(Source extract):
■ ■ ■ ■

Have we really regressed almost 200 years socially?

Undoubtedly, welfare reform is causing misery for people up and down the country. It is an ideological crusade to shrink the state, led by people who I believe simply do not care about what happens to the individuals or the consequences for communities as a whole. The approach of the Department for Work and Pensions to sanctions has been characterised by the chaotic approach to universal credit and the personal independence payment. Statistics showing that nearly 60% of decisions on sanctions have been overturned have now been removed from the DWP website. This is a regime that is targeting the most vulnerable people in our society—the very people, as my right hon. Friend the Member for Oldham West and Royton (Mr Meacher) correctly says, we should be helping.

Even in the worst cases of non-compliance with the DWP rules, who actually suffers when sanctions are applied? When crimes under the law are committed, it is the perpetrator who is punished, but when DWP rules are broken, the people around that person are also punished. No thought is given to the family, the partner or anybody else associated with the individual being sanctioned. It may well be that it is one person who is sanctioned, but it results in a broad swipe at everyone in a household, family or circle of friends who have the obligation of the state transferred to them. The situation has been described as torture by hunger. Should this be happening in a civilised society? Should we be engaging in sanctioning people and forcing them to go to food banks? These are people who generally need assistance in life. The reality is that for every person sanctioned for the things the right-wing press prints on its front pages, there are thousands more who are forced into degradation as the victims of circumstance, officious advisers and cruel policy.

■ ■ ■ ■

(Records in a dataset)
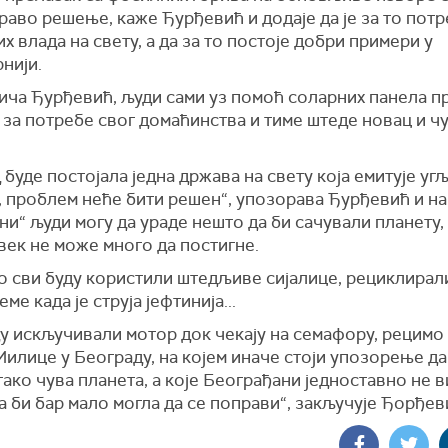
раво решење, каже Ђурђевић и додаје да је за то пот
х влада на свету, а да за то постоје добри примери у
нији.
рича Ђурђевић, људи сами уз помоћ соларних панела 
 за потребе свог домаћинства и тиме штеде новац и чу
 буде постојала једна држава на свету која емитује уг
, проблем неће бити решен“, упозорава Ђурђевић и н
ни“ људи могу да ураде нешто да би сачували планету,
век не може много да постигне.
о сви буду користили штедљиве сијалице, рециклирал
ме када је струја јефтинија...
у искључивали мотор док чекају на семафору, рецимо
илице у Београду, на којем иначе стоји упозорење да
тако чува планета, а које Београђани једноставно не в
а би бар мало могла да се поправи“, закључује Ђорђев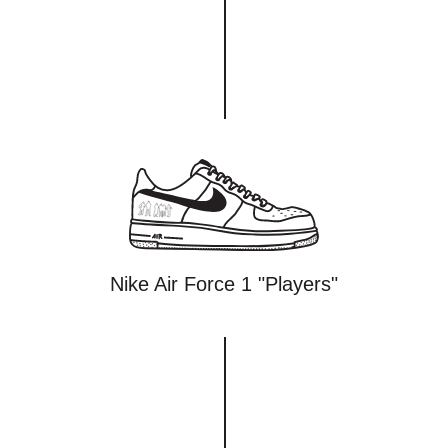
Nike Air Force 1 "Players"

■ ■ ■ ■

(What you need to do):
(1) Answer these questions from the welfare sanctions speech above.
(a) According to the statistics removed from the DWP website, roughly what share of decisions on sanctions have been overturned?
(b) Which Member is cited as correctly saying that the people targeted are those "we should be helping"?
(c) How has the situation of sanctioned people been described?
(2) Translate this sentence from the welfare sanctions speech into Spanish: "No thought is given to the family, the partner or anybody else associated with the individual being sanctioned."
(3) Go on with the welfare sanctions speech above from the point where it stops.

(Task results):
(1)
(a) Nearly 60%.
(b) The right hon. Member for Oldham West and Royton, Mr Meacher.
(c) As torture by hunger.

(2) No se piensa en absoluto en la familia, la pareja ni en ninguna otra persona vinculada al individuo sancionado.

(3)
Let me describe one or two cases. A man in my constituency visited my offices in desperate need. He had been sanctioned after missing an appointment with a work training provider. He had a problem with his heart and he had had to visit hospital—he was sanctioned for being in hospital. The sanction was later overturned, but not before he was driven almost to starvation and the local food bank after visiting my office in a desperate state. All he had eaten for three days was field mushrooms and eggs borrowed from a neighbour. I am not sure that anyone in this House wants to see that sort of thing happen. As politicians, that is not what we are here to do.

The benefits of a man from the south-east who had been blind since birth were stopped because he was not replying to letters. The DWP was failing to send him letters in Braille or any other accessible format. He did not reply because he did not even know he had them. This man had worked for most of his life, but because of the DWP’s error he was forced to turn to a payday loan to survive. The chaotic system forced him into hunger and poverty.

So out of control is the situation that a website now documents the cruel, arbitrary and ridiculous reasons why people have had their benefits stopped. I urge hon. Members to look at it, but I have some examples:

“You get a job interview. It’s at the same time as your job centre appointment, so you reschedule the job centre. You attend your rearranged appointment and then get a letter saying your benefits will be stopped because going to a job interview isn’t a good enough reason to miss an appointment.”

Another example is:

“You get a job that starts in two weeks time. You don’t look for work while you are waiting for the job to start. You’re sanctioned.”

How ridiculous and how absurd is this system?

“You apply for three jobs one week and three jobs the following Sunday and Monday. Because the job centre week starts on a Tuesday it treats this as applying for six jobs in one week and none the following week. You are sanctioned for 13 weeks for failing to apply for three jobs each week.”

It is an outrageous situation.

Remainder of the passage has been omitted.